### ABOUT THIS TASK
What is needed is an exact repeat of the lines from the line containing "Object names are" through the final line of the entries below, and nothing else.

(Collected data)
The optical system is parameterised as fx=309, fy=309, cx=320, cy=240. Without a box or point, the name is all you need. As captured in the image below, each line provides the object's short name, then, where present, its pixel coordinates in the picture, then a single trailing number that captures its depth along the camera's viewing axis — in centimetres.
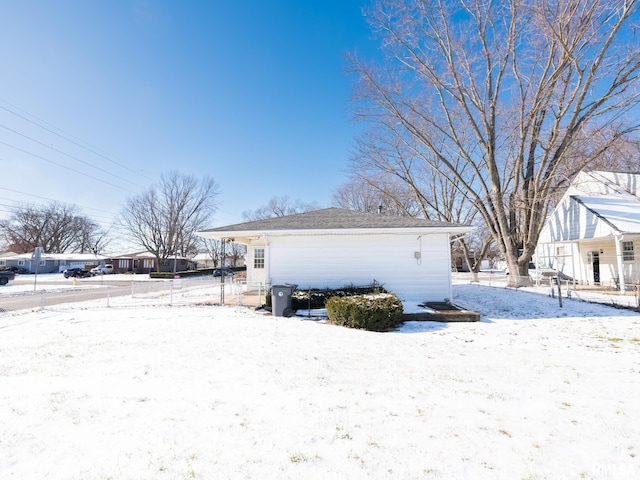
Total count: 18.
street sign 1305
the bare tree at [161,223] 4156
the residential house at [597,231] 1617
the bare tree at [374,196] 2520
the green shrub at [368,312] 788
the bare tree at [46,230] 5766
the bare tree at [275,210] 5462
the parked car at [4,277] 2666
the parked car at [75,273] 3616
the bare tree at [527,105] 1260
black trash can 941
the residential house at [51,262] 4703
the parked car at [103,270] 4322
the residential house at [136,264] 4641
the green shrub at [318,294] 1020
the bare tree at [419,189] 2191
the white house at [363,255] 1111
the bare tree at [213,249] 6394
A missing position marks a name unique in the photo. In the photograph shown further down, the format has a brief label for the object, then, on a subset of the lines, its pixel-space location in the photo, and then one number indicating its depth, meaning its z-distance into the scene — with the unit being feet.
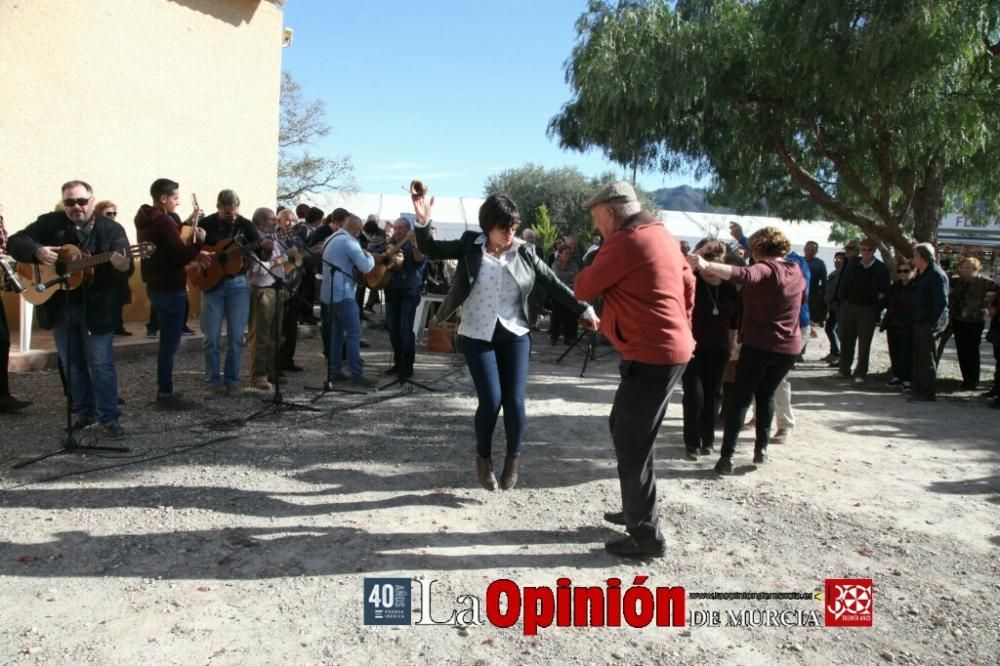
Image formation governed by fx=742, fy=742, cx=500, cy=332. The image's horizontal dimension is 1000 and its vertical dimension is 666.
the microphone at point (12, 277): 17.67
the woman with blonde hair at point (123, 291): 17.95
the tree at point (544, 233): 60.42
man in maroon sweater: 20.54
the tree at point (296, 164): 100.42
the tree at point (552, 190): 110.22
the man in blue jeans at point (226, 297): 22.79
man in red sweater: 12.30
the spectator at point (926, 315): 28.37
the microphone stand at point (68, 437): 16.89
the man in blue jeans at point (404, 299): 27.50
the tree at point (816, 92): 29.48
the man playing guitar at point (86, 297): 17.31
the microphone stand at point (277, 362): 21.63
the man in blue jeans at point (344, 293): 25.54
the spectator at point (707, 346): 18.79
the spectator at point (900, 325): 31.53
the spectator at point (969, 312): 30.60
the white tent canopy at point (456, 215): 91.86
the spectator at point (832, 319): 37.93
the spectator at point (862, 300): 32.68
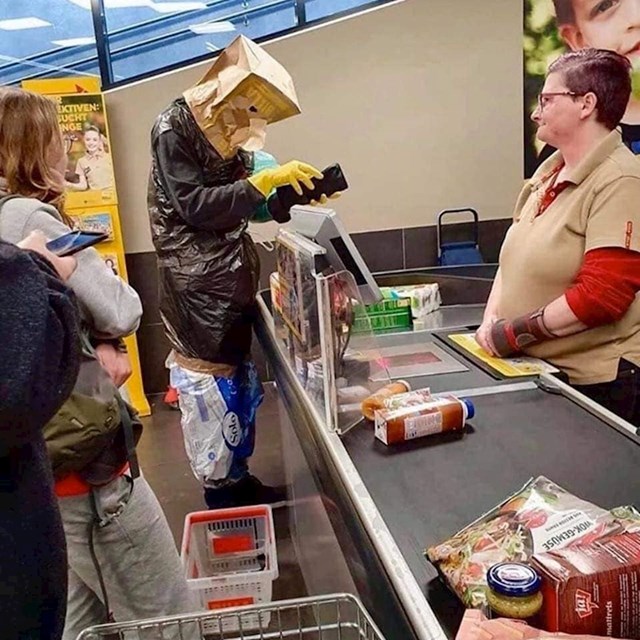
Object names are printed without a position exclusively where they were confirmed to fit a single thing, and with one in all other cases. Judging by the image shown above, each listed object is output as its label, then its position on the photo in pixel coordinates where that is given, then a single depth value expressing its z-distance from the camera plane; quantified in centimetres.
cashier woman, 170
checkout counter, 96
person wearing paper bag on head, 242
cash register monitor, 156
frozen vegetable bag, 84
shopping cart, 99
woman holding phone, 140
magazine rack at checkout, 141
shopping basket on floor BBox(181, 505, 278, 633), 230
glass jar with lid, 72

### SOLVED PROBLEM
Object names are printed without a position exclusively where they were confirmed to fit a single thing, and with one in all other cases. Judging by the image shown above, each listed object is output as its label, then its position on the photo in pixel coordinates where that is given, then a single depth value expressing its z-distance from the camera plane; quantified in centimetres.
cashier woman, 170
checkout counter, 96
person wearing paper bag on head, 242
cash register monitor, 156
frozen vegetable bag, 84
shopping cart, 99
woman holding phone, 140
magazine rack at checkout, 141
shopping basket on floor BBox(181, 505, 278, 633), 230
glass jar with lid, 72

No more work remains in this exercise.